The pond lodges at the head of Lupton's are made after this fashion, only they are much larger, and instead of being raised about, a tussock of sedge, they are built upon, and inclose, a part of a log or stump.
This lodge life is surely a cozy, jolly way of passing the winter. The possums are inclined to club together whenever they can find stumps that are roomy enough; but the muskrats habitually live together through the winter. Here, in the single room of their house, one after another will come, until the walls can hold no more; and, curling up after their night of foraging, they will spend the frigid days blissfully rolled into one warm ball of dreamful sleep. Let it blow and snow and freeze outside; there are six inches of mud-and-reed wall around them, and, wrapped deep in rich, warm fur, they hear nothing of the blizzard and care nothing for the cold.

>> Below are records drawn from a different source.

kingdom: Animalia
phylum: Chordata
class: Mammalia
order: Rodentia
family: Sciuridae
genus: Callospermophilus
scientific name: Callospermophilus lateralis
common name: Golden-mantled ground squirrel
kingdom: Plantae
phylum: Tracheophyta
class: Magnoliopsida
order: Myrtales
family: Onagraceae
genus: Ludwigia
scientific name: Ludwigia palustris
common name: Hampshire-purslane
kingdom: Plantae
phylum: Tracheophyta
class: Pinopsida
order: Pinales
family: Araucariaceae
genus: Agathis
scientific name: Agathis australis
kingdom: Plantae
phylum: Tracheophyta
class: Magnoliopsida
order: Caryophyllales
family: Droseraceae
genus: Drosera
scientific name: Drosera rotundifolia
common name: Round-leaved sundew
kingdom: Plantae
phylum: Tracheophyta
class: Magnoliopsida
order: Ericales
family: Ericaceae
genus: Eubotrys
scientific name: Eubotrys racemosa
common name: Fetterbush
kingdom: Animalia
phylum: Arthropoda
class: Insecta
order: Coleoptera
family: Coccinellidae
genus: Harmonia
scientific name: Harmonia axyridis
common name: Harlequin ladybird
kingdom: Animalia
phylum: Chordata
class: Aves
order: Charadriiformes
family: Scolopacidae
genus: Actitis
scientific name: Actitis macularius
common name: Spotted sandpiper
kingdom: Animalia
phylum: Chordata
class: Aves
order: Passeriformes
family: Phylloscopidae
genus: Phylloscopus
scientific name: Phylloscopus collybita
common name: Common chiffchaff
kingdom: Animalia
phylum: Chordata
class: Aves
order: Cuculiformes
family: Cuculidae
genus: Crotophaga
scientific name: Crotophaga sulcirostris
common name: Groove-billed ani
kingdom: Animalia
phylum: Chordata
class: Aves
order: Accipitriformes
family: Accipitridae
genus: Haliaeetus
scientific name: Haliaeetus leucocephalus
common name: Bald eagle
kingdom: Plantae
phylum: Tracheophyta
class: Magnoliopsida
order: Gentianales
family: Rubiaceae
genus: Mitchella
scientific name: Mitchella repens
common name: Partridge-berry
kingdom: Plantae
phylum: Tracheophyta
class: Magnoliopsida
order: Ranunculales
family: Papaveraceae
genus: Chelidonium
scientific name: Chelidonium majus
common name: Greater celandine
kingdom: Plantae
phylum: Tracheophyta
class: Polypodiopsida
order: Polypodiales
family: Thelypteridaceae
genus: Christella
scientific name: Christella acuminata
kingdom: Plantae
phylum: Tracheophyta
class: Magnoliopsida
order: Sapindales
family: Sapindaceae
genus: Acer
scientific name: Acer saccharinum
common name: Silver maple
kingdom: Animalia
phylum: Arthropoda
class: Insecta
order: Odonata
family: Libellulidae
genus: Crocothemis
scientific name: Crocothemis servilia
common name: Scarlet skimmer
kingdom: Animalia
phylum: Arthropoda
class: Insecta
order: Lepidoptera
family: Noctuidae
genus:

Nor are they prisoners of the cold here. The snow has drifted over their house till only a tiny mound appears; the ice has sealed the pond and locked their home against the storm and desolation without: but the main roadway from the house is below the drifting snow, and they know where, among the stumps and button-bushes, the warm-nosed watchers have kept breathing-holes open. The ice-maker never finds their inner stair; its secret door opens into deep, under-water paths, which run all over the bottom of the unfrozen pond-world.
"The snow has drifted over their house till only a tiny mound appears."
Unless roused by the sharp thrust of a spear, the muskrats will sleep till nightfall. You may skate around the lodge and even sit down upon it without waking the sleepers; but plunge your polo-stick through the top, and you will hear a smothered plunk, plunk, plunk, as one after another dives out of bed into the water below.
The moon climbed higher up the sky and the minutes ran on to ten o'clock. We waited. The night was calm and still, and the keen, alert air brought every movement of the wild life about us to our ears. The soft, cottony footfalls of a rabbit, hopping leisurely down the moonlit path, seemed not unlike the echoing steps on silent, sleeping streets, as some traveler passes beneath your window; a wedge of wild geese honked far over our heads, holding their mysterious way to the South; white-footed mice scurried among the dried leaves; and our ears were so sharpened by the frosty air that we caught their thin, wiry squeaks.
Presently there was a faint plash among the muskrat houses. The village was waking up. Uncle Jethro poked the long nose of his gun cautiously through the bushes, and watched. Soon there was a wake in one of the silvery roads, then a parting of waves, and stemming silently and evenly toward us, we saw the round, black head of a muskrat.
It was a pretty sight and a pretty shot; but I would not have had the stillness and the moonlit picture spoiled by the blare of that murderous musket for the pelts of fifty muskrats, and as the gun was coming to Uncle Jethro's shoulder, I slipped my hand under the lifted hammer.
With just an audible grunt of impatience the old negro understood,—it was not the first good shot that my love of wild things had spoiled for him,—and the unsuspecting muskrat swam on to the dam.